Storage: Like the server component, system storage can benefit from a
redundant array of independent drives (RAID), allowing users to easily
replace drives in case of failure. Arranging standard, off-the-shelf
hard drives so that the operating system sees them as one large logical
hard disk increases storage throughput as well as reliability. There
are different levels of RAID — from minimal spares to a full “hot
swappable” mirrored solution where there is no disruption to the
operation of the system and no loss of data in the event of a hard disk
Cameras: Network cameras include a built-in watchdog that automatically
restarts them whenever service is interrupted. But the network camera
technology continues to evolve. When upgrading camera firmware, do the
upgrades one unit at a time to avoid creating major blind spots in the
surveillance network, which would occur if a large batch of cameras
were pulled offline at the same time. Schedule upgrades automatically
as a function of the video management software or use vendor-specific
tools that allow an administrator to
control batch upgrades.
Also remember to periodically check that cameras are not redirected,
pulled out of focus or covered by post-installation changes to the
environment. Many network cameras have the built-in intelligence to
automatically alert operators if they have been tampered with.
Power: All electronics require power and sometimes that is the weakest
link in the chain. Providing hot swappable power supplies for the
servers and switches is one possibility, but if massive power outages
are a concern, consider deploying an Uninterruptible Power Supply (UPS)
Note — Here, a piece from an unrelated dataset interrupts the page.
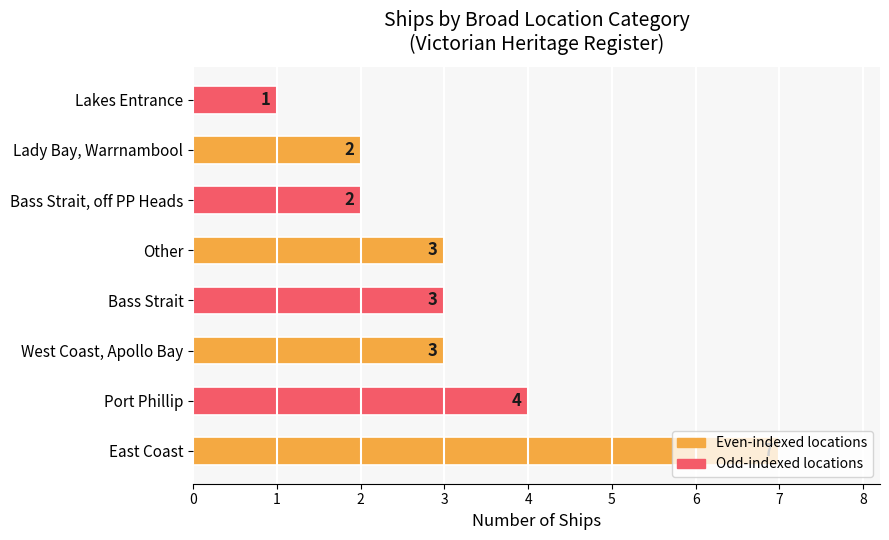

What is the greatest value displayed?

7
system. Network video systems that use Power over Ethernet, however,
have the advantage that the complete surveillance system, including the
network cameras, will remain operational for some time in a power
outage. Since most power failures are of short duration, this will go
a long way in ensuring uptime.
Each organization will make different technology choices based both on
the criticality of coverage and budget available. For example,
educational institutions may be able to schedule system maintenance in
late evenings with minor ramifications. Meanwhile, transportation or
medical-related organizations may have less leeway because of their
extended hours of operation. The bottom line is that using strategies
outlined in this column, organizations should be able to maintain
reliability that meets or exceeds their needs.